#### Information shown
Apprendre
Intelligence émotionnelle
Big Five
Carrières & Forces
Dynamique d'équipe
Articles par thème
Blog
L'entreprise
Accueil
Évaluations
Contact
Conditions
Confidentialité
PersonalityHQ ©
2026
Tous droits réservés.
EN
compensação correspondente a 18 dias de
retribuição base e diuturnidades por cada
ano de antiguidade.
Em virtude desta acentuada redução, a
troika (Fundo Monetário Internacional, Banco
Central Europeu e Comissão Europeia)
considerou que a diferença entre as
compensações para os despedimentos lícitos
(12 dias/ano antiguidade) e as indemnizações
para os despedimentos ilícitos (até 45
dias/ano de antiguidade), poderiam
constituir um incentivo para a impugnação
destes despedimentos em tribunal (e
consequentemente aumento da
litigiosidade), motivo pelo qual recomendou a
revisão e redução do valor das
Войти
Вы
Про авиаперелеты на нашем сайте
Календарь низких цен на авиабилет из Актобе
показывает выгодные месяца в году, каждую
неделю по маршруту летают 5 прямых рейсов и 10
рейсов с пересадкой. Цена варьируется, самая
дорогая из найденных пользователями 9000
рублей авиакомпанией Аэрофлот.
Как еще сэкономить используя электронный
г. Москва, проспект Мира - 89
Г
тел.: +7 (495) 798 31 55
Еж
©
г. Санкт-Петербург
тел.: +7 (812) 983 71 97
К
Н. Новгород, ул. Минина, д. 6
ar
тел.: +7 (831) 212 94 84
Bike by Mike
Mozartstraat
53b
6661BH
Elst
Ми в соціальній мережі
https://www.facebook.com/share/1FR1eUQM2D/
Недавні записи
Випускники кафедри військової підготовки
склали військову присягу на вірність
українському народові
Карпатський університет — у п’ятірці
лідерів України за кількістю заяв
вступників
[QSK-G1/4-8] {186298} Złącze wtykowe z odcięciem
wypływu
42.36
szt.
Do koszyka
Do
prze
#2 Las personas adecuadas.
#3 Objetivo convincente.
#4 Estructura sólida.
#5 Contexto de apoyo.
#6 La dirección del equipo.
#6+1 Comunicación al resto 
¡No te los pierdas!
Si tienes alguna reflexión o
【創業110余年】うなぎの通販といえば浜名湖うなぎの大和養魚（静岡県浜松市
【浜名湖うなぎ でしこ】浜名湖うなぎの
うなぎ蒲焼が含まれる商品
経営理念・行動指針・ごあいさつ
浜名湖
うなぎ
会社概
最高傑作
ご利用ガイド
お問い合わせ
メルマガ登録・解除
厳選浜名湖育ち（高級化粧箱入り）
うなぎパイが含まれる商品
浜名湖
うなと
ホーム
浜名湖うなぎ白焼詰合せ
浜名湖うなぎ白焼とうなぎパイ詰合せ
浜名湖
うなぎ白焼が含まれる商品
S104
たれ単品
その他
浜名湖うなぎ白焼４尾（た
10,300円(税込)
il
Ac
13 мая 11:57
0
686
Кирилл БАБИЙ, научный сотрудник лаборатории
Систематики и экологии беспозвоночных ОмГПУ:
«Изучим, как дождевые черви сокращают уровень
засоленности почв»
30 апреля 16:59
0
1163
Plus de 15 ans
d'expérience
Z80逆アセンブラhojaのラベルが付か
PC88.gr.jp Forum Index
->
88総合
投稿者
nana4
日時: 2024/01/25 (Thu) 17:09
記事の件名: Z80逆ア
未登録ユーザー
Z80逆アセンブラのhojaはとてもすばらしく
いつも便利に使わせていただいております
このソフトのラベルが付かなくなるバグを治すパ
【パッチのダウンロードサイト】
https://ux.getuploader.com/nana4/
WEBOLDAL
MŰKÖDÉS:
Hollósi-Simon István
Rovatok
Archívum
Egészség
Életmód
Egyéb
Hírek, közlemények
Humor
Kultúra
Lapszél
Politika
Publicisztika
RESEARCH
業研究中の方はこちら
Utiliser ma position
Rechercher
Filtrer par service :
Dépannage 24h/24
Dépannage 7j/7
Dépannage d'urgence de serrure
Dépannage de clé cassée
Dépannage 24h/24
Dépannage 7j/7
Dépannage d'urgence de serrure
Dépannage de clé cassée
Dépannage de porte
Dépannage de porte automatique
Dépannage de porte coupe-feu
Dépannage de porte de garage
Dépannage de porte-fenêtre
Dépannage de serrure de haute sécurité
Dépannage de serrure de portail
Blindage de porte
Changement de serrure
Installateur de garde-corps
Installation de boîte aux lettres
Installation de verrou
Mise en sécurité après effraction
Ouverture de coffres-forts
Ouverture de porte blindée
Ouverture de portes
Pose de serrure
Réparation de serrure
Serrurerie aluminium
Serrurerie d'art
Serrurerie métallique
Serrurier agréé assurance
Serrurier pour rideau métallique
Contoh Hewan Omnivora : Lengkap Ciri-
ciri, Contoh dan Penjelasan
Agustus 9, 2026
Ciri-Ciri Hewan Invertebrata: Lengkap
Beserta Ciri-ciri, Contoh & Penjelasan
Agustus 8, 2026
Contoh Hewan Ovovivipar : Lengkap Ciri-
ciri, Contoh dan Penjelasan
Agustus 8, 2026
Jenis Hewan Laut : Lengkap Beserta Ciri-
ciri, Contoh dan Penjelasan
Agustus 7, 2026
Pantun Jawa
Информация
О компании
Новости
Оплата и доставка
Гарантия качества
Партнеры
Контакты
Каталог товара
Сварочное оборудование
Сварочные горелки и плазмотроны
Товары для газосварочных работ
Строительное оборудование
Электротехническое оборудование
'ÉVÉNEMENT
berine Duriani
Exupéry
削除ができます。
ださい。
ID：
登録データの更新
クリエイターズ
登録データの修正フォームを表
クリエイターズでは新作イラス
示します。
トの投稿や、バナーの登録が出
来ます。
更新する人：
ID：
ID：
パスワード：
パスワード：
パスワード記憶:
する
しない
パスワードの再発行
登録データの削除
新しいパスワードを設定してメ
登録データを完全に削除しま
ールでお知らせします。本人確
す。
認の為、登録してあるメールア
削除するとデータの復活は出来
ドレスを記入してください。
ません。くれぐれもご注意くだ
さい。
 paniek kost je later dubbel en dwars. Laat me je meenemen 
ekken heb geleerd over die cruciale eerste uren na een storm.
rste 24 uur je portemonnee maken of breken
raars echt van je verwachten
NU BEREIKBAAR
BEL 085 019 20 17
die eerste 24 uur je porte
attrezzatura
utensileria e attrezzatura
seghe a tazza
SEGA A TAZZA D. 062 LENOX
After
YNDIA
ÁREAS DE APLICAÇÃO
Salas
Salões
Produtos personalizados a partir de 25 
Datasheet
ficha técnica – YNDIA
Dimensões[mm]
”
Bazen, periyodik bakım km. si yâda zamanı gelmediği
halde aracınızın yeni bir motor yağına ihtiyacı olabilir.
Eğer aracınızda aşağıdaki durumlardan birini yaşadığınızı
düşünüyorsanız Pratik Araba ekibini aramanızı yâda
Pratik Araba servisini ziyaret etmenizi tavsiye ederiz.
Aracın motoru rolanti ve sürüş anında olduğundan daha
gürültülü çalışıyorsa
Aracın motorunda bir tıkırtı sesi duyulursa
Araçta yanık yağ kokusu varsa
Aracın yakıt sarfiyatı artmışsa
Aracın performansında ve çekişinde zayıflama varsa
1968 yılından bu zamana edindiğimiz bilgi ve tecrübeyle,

#### Task prompt
State how many lines of the records contain the string "métallique", counting only matches in the same case. Give the number alone.

#### Answer below
2